◆ Your objective: Copy every row below word for word, leaving out the pictures.

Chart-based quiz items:
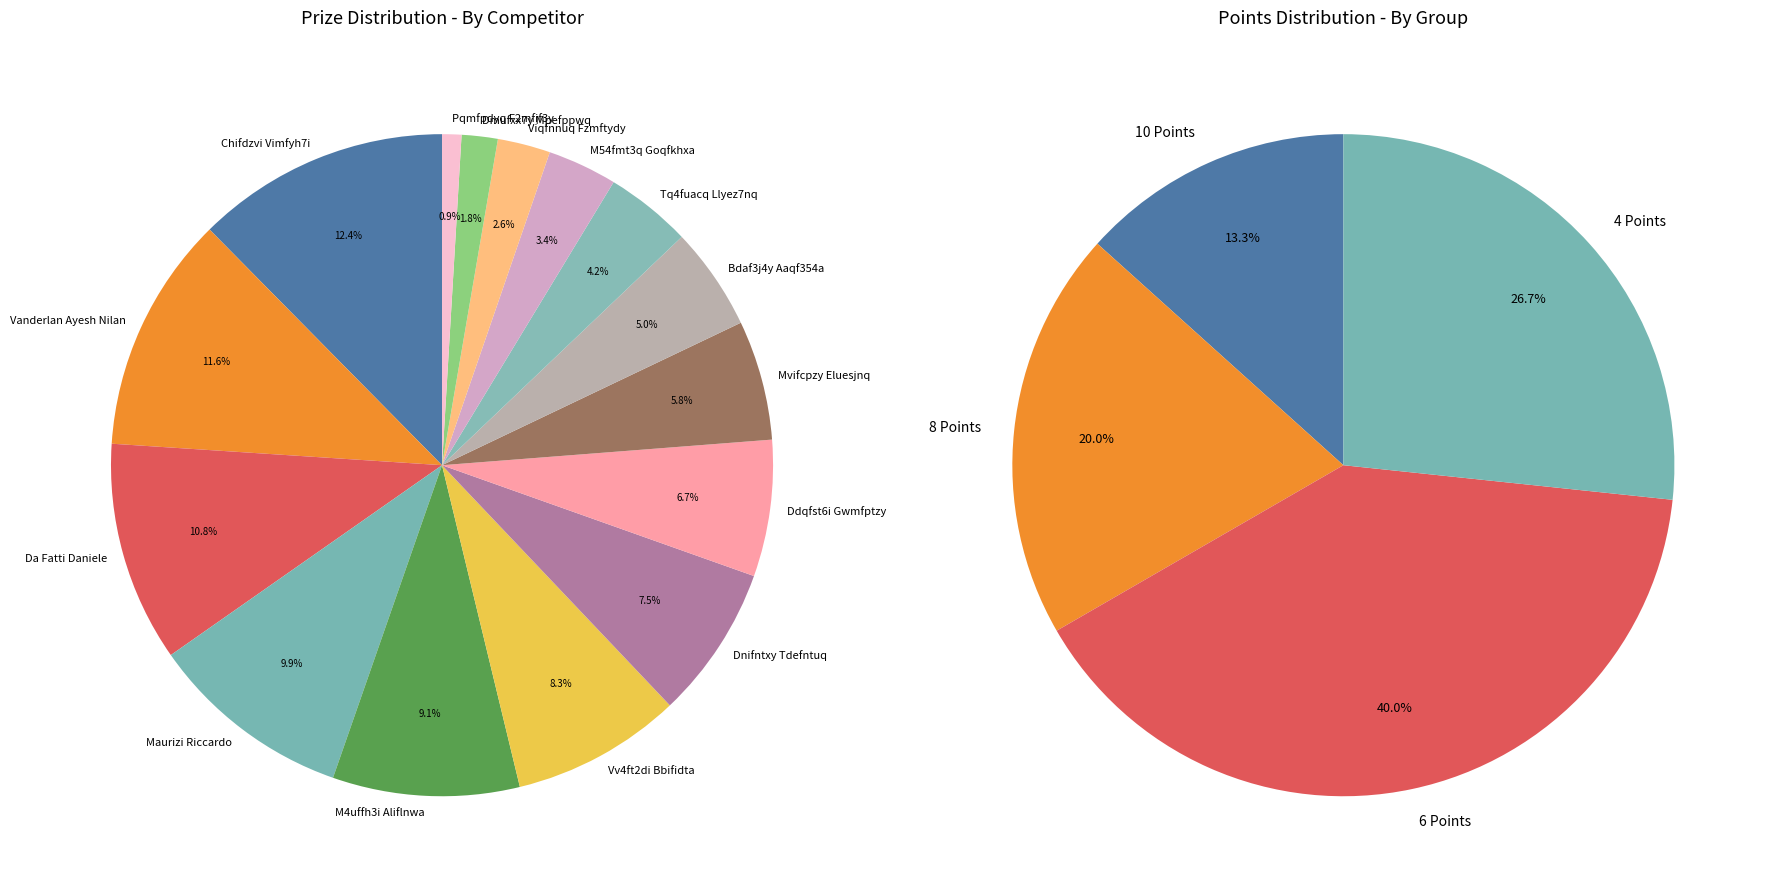

Do Dmufxx7y Mpefppwq and Mvifcpzy Eluesjnq together represent more than half of the pie?

No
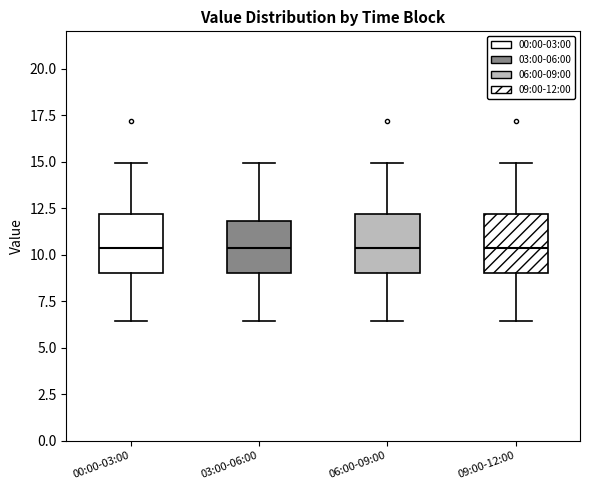

Where is the upper edge of the box for 09:00-12:00 on the y-axis? The values are not printed on the chart, so give them approximately, as read against the axis.

12.0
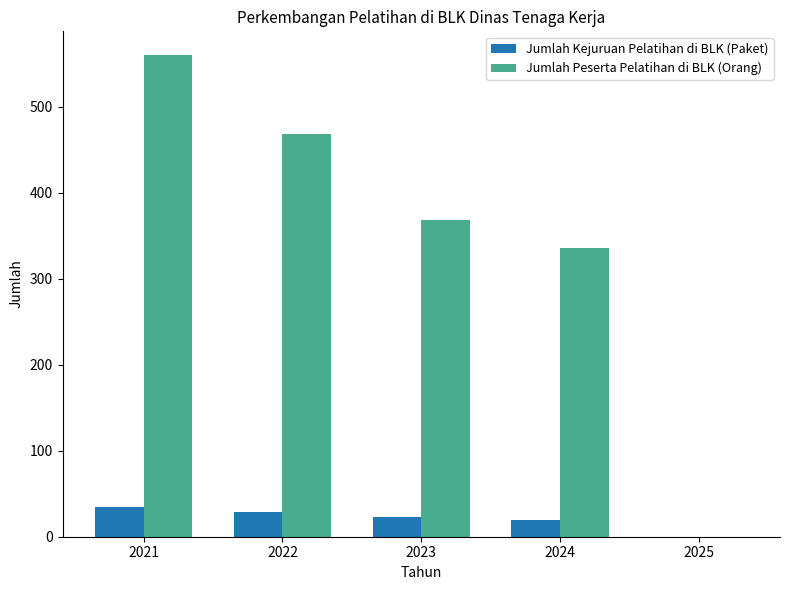

What is the approximate value of Jumlah Peserta Pelatihan di BLK (Orang) at 2021?

560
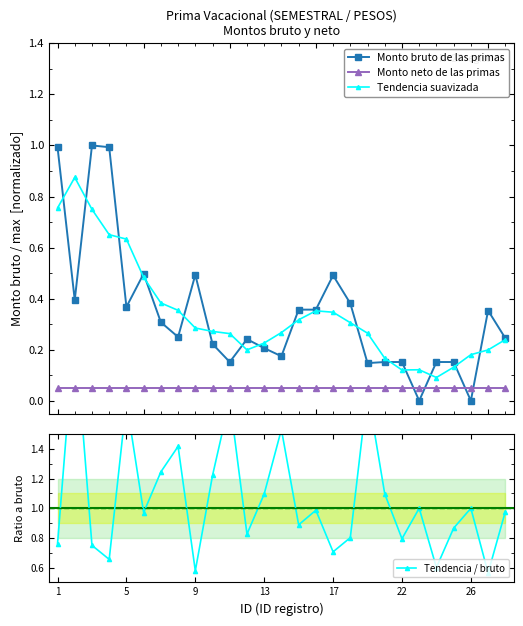

Which series ends up on top after the final intersection of Monto bruto de las primas and Monto neto de las primas?

Monto bruto de las primas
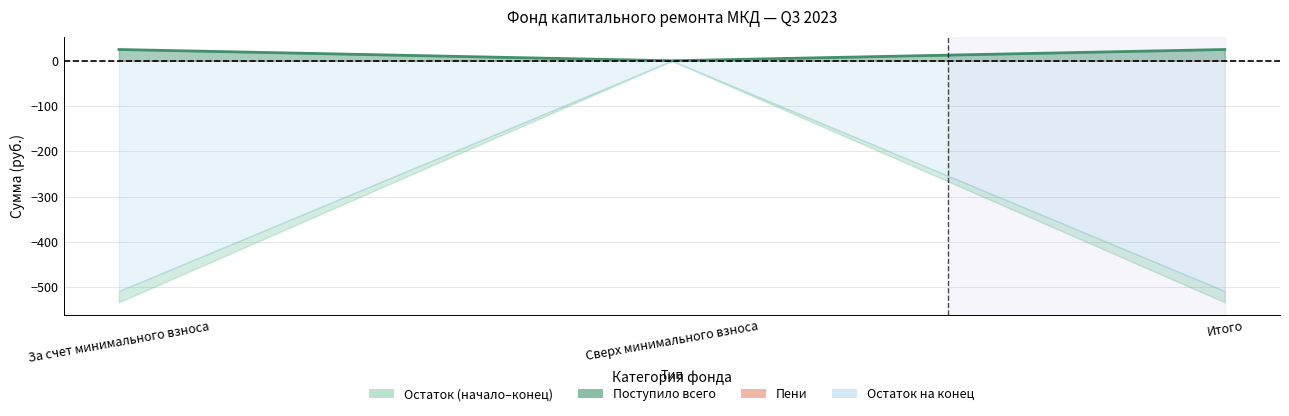

How many data points are above 24?

2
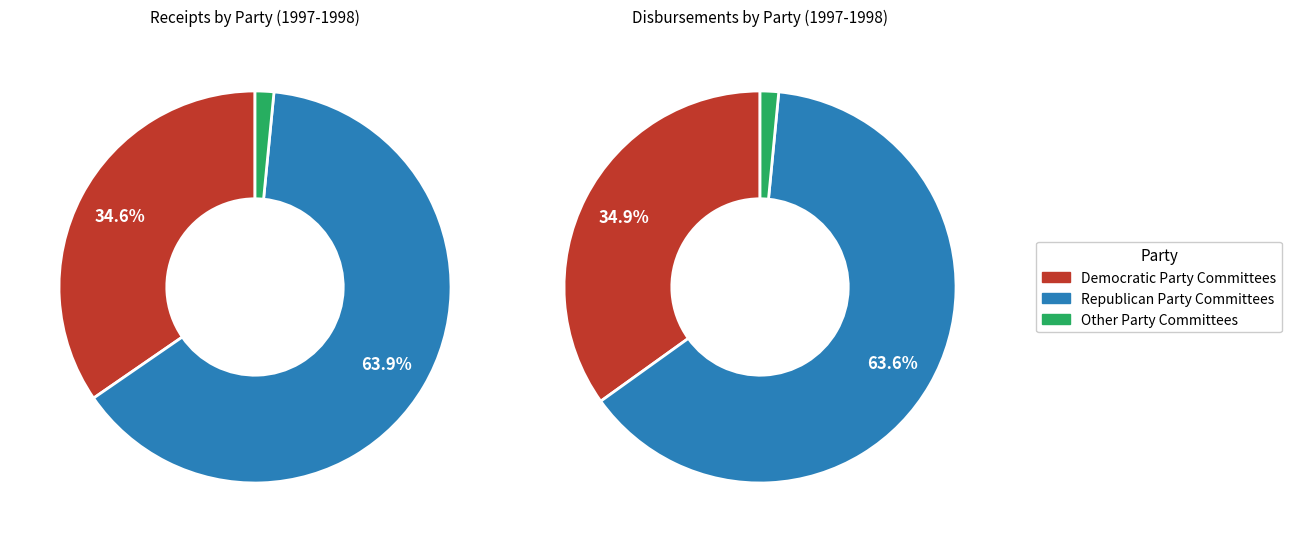

Which slice is the smallest?

Other Party Committees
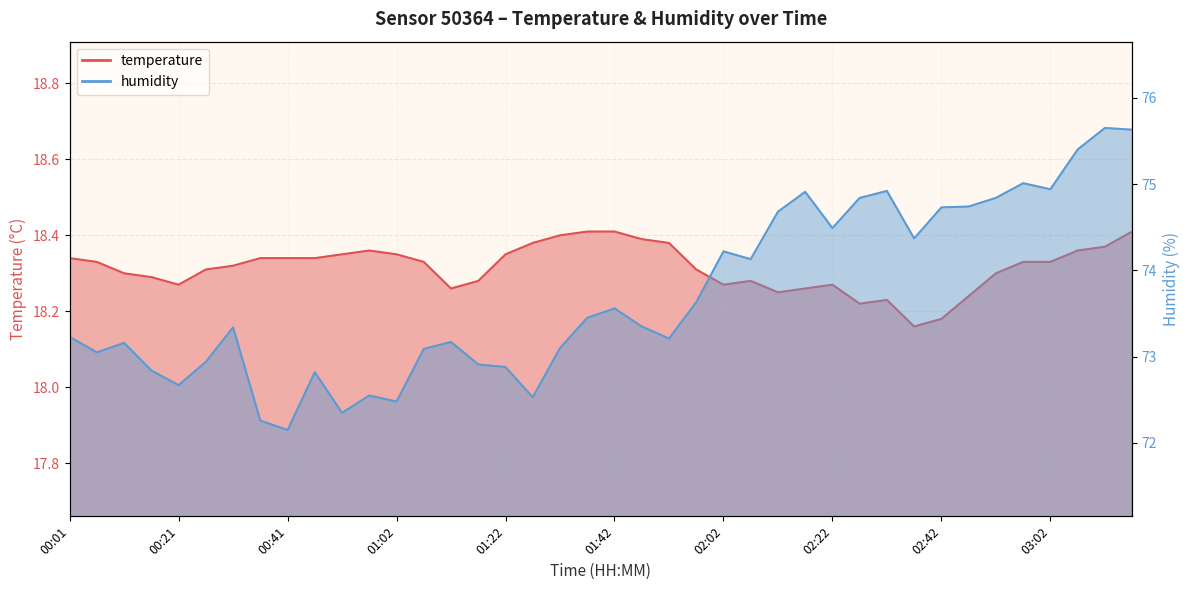

How many interior local valleys does the temperature series have?

6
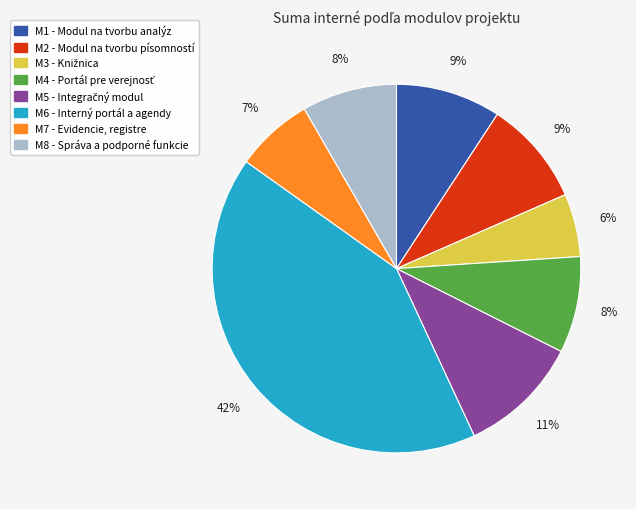

The M1 - Modul na tvorbu analýz slice represents 20% of the pie. True or false?

False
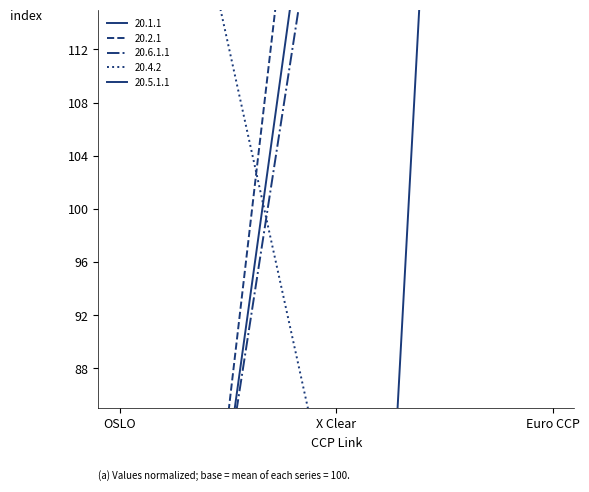

What are all the series names shown in the legend?

20.1.1, 20.2.1, 20.6.1.1, 20.4.2, 20.5.1.1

◆ Exercise output:
Do Dmufxx7y Mpefppwq and Mvifcpzy Eluesjnq together represent more than half of the pie?

No

Where is the upper edge of the box for 09:00-12:00 on the y-axis? The values are not printed on the chart, so give them approximately, as read against the axis.

12.0

What is the approximate value of Jumlah Peserta Pelatihan di BLK (Orang) at 2021?

560

Which series ends up on top after the final intersection of Monto bruto de las primas and Monto neto de las primas?

Monto bruto de las primas

How many data points are above 24?

2

Which slice is the smallest?

Other Party Committees

How many interior local valleys does the temperature series have?

6

The M1 - Modul na tvorbu analýz slice represents 20% of the pie. True or false?

False

What are all the series names shown in the legend?

20.1.1, 20.2.1, 20.6.1.1, 20.4.2, 20.5.1.1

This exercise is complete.